Among the records, which lines include "было"? List them.

Segment Start: DATA IN THIS EXERCISE

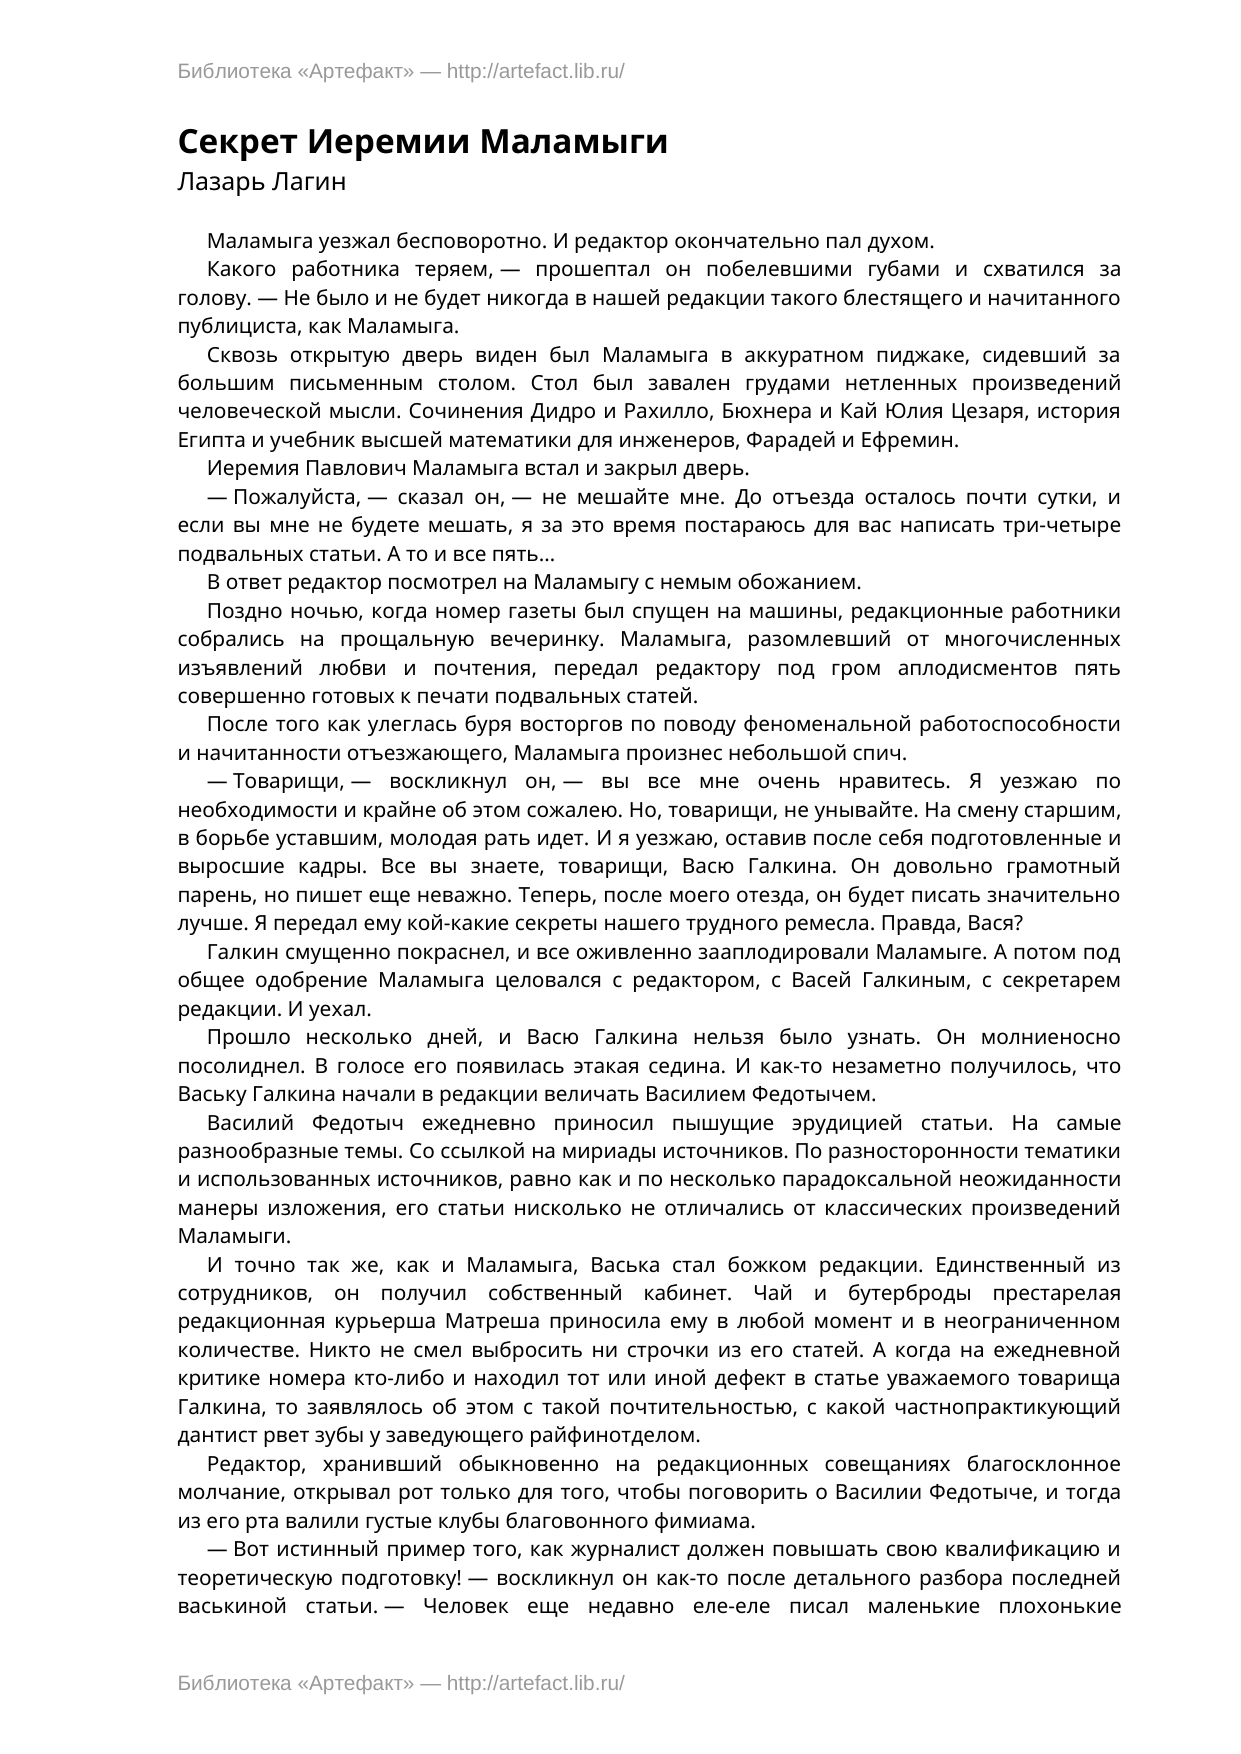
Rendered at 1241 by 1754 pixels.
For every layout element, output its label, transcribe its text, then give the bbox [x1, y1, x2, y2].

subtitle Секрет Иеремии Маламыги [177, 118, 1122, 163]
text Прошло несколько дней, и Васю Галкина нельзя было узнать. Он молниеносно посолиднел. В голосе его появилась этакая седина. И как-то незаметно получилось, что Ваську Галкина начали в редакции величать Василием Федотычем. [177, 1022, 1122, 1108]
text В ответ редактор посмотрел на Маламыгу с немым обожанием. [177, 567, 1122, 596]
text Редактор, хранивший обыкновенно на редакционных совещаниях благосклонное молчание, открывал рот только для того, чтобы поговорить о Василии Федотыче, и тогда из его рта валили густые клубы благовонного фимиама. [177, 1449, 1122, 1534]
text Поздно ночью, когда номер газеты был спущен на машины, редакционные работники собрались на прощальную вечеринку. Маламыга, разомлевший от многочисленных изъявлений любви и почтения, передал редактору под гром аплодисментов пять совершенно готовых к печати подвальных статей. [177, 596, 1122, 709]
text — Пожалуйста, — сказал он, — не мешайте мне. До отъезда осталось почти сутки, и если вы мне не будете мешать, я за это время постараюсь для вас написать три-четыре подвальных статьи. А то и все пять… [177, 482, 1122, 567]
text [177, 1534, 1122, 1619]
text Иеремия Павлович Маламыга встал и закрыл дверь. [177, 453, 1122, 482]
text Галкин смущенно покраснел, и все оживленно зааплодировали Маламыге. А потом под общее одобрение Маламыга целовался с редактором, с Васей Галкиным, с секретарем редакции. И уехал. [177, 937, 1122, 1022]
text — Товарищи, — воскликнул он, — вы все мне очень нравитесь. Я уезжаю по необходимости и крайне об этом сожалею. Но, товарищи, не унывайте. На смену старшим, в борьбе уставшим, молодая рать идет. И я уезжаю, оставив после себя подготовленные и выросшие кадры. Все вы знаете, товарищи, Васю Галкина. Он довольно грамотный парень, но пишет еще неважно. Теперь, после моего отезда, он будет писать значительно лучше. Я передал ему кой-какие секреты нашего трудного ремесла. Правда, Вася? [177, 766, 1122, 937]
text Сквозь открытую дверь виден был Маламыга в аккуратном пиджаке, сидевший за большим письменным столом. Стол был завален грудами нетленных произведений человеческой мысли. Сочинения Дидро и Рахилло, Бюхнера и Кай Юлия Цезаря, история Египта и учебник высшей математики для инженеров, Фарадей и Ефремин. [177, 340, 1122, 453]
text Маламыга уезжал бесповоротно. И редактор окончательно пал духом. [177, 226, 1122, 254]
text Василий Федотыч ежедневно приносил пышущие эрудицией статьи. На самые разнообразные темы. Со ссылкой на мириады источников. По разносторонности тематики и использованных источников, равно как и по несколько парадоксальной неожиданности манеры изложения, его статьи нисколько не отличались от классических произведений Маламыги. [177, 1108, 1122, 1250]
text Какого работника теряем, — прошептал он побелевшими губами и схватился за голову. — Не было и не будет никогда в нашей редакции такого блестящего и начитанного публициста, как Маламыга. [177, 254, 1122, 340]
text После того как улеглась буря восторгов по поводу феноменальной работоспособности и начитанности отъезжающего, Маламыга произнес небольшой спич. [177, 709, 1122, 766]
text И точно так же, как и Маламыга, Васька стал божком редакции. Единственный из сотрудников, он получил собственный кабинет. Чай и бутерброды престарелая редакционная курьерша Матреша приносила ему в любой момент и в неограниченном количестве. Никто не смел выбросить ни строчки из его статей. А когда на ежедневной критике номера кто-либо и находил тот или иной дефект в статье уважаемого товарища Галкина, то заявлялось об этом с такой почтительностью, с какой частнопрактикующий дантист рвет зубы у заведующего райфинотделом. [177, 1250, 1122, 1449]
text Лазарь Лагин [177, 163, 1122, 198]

Segment End: DATA IN THIS EXERCISE
Segment Start: DATA IN THIS EXERCISE

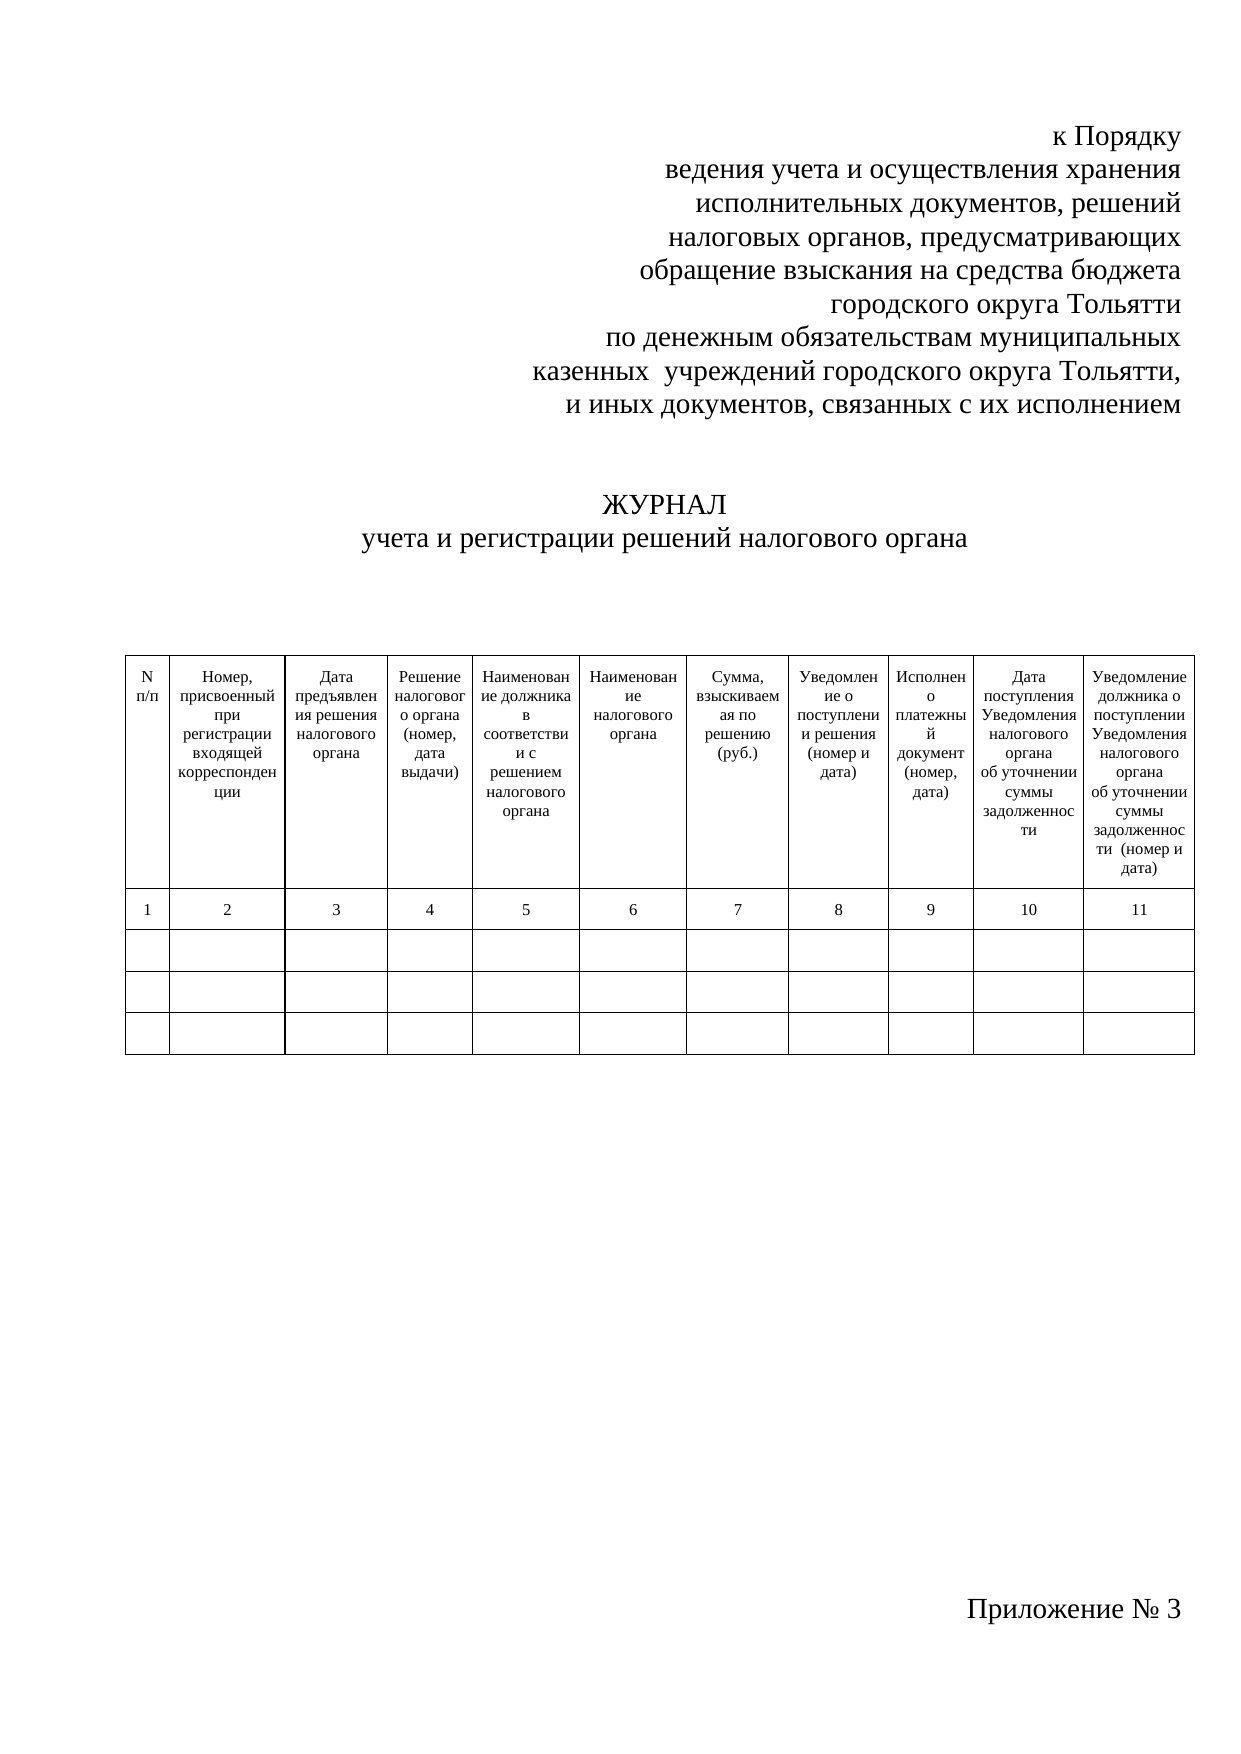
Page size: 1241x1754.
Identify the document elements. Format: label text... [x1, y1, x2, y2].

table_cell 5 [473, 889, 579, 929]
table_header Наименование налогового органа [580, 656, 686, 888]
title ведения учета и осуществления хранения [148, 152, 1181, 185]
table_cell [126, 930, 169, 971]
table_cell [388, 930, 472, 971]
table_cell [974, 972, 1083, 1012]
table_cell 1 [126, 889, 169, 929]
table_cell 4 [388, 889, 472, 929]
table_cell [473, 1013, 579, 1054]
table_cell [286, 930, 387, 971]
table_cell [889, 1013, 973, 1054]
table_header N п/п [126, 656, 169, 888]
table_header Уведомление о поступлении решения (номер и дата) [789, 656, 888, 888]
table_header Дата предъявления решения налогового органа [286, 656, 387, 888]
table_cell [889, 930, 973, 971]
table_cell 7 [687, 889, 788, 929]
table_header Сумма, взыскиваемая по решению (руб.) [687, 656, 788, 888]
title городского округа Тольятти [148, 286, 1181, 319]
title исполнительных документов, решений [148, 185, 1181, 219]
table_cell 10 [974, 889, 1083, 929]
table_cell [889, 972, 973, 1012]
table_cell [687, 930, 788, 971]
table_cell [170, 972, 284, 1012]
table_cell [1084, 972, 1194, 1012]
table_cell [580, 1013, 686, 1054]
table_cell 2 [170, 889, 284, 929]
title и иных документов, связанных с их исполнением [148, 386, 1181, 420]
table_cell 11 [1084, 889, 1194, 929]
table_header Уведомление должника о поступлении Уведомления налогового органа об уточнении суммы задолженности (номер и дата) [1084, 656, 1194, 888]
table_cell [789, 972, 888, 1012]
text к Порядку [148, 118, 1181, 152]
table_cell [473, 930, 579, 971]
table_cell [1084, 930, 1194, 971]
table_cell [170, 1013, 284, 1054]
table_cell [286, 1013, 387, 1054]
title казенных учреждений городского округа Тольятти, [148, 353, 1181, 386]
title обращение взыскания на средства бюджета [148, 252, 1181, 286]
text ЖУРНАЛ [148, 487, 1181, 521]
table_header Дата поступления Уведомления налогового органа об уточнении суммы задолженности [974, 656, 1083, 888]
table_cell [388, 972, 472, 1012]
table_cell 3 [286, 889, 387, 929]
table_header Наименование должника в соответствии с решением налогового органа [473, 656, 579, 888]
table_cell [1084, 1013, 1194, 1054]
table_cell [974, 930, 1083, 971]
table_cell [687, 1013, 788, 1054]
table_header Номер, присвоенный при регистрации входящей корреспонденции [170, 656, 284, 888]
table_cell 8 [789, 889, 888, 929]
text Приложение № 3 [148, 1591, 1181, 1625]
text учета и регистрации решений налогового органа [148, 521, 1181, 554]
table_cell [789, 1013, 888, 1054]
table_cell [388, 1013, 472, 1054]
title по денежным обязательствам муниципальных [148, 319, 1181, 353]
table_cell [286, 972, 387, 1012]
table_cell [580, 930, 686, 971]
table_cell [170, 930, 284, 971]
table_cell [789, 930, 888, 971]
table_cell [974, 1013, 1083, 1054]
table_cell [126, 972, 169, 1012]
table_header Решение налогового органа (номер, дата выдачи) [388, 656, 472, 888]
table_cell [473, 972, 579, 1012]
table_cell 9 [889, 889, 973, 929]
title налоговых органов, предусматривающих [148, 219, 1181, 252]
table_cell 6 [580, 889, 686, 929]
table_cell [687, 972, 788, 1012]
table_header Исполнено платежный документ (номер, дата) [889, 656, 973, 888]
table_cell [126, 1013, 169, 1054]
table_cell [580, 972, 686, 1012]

Segment End: DATA IN THIS EXERCISE
Segment Start: DATA IN THIS EXERCISE

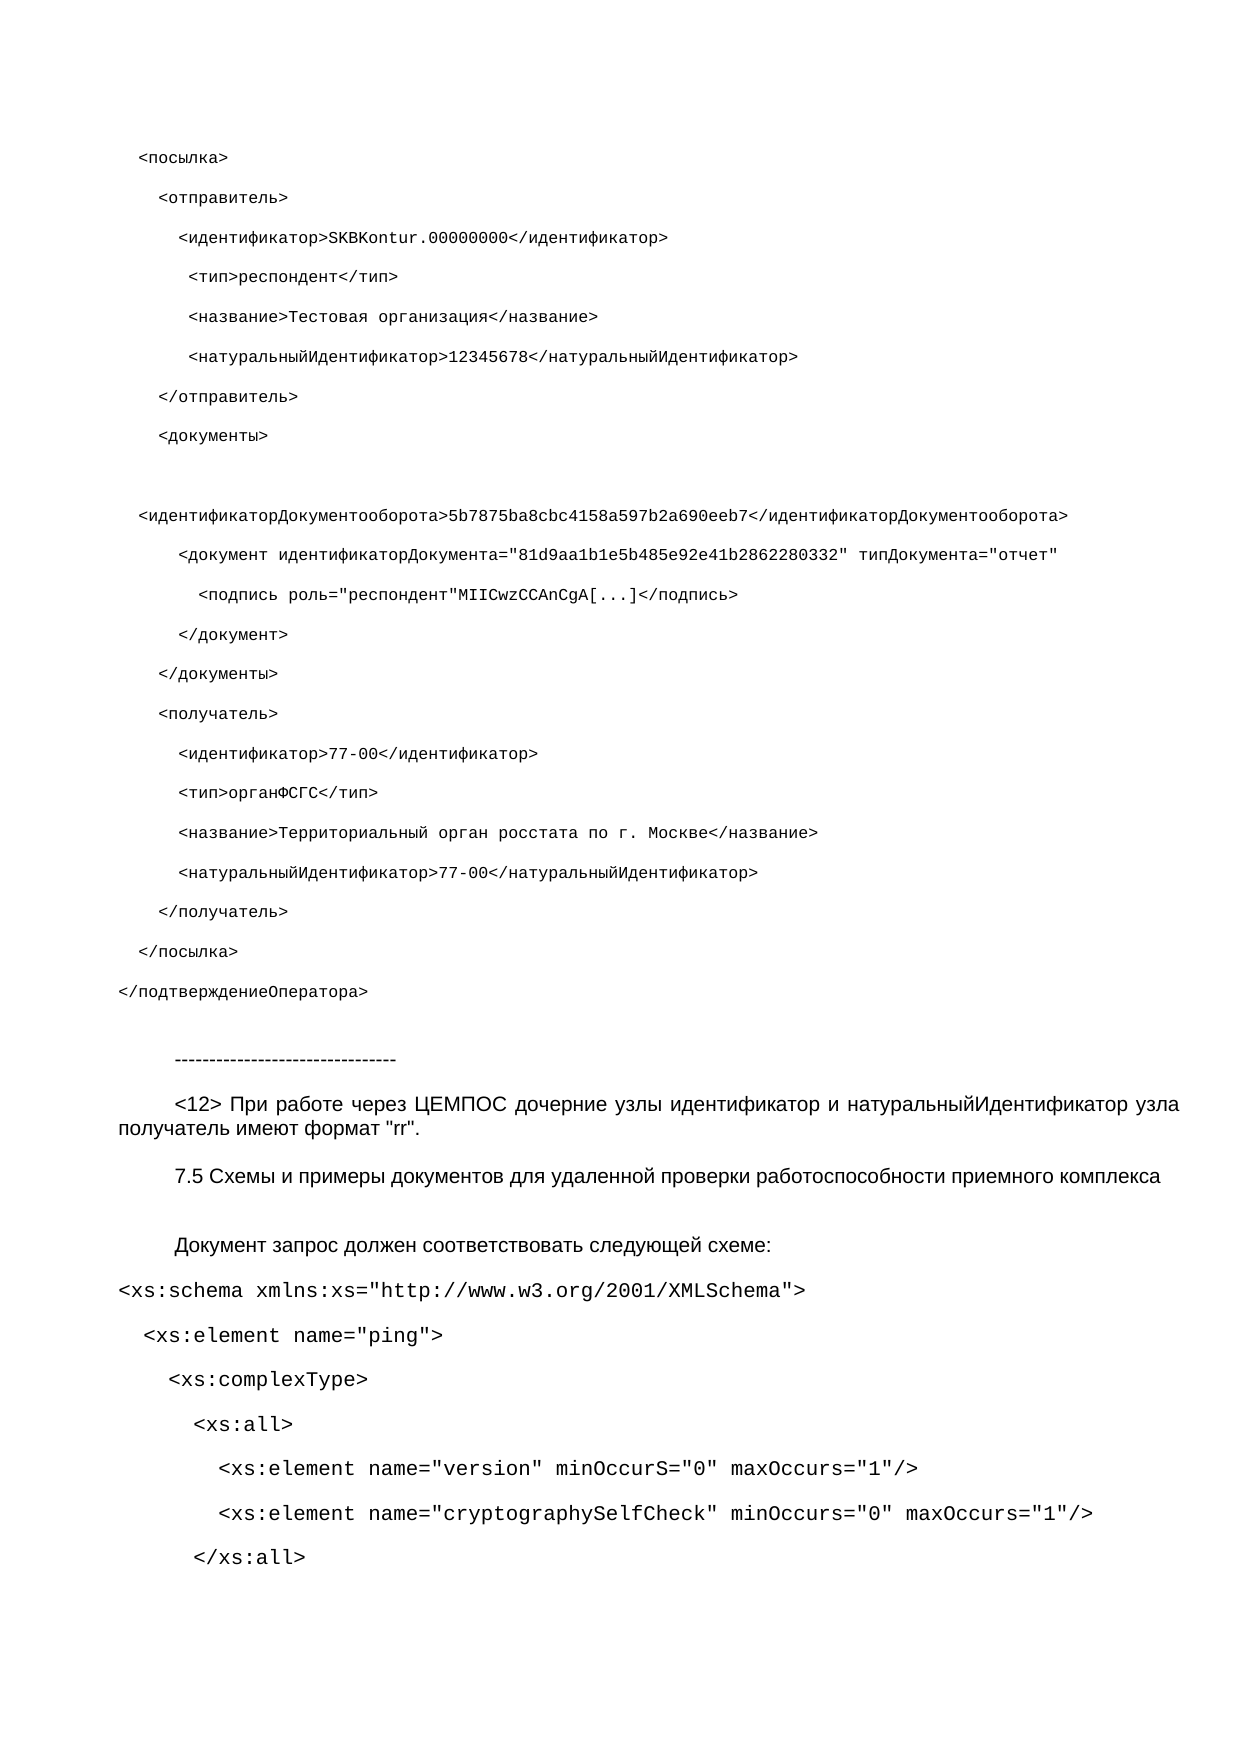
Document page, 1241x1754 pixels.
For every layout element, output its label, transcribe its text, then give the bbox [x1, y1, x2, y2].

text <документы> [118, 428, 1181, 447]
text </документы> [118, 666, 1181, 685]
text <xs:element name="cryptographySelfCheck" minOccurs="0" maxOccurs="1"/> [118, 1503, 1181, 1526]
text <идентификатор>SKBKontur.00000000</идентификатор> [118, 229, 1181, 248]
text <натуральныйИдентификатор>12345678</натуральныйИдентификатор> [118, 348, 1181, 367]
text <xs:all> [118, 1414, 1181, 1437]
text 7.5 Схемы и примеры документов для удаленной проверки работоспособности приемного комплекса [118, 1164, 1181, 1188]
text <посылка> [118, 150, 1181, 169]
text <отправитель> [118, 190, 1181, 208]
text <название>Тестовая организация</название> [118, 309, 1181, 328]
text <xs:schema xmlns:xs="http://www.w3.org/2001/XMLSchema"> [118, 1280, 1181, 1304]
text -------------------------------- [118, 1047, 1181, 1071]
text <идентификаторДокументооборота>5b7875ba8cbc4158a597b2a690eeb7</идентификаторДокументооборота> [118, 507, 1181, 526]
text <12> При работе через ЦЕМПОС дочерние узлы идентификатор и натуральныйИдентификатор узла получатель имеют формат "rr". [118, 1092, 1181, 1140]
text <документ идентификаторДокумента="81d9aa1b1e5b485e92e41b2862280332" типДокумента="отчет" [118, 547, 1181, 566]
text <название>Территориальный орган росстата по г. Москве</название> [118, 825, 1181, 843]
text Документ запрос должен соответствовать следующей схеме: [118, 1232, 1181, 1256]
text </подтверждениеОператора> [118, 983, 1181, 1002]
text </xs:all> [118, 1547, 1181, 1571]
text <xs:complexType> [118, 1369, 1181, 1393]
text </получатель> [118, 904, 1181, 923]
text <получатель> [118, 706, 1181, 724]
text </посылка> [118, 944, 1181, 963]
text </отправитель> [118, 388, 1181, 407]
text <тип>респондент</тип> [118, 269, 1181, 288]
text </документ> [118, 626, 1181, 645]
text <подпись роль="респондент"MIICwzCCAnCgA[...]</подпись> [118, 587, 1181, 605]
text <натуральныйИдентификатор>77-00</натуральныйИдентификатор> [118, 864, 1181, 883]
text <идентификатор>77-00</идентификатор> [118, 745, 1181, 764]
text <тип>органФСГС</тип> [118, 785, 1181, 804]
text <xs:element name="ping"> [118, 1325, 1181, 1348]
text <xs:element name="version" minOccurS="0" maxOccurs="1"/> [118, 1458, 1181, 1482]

Segment End: DATA IN THIS EXERCISE

*ANSWER FOR THE TASK*.
text Прошло несколько дней, и Васю Галкина нельзя было узнать. Он молниеносно посолиднел. В голосе его появилась этакая седина. И как-то незаметно получилось, что Ваську Галкина начали в редакции величать Василием Федотычем. [177, 1022, 1122, 1108]
text Какого работника теряем, — прошептал он побелевшими губами и схватился за голову. — Не было и не будет никогда в нашей редакции такого блестящего и начитанного публициста, как Маламыга. [177, 254, 1122, 340]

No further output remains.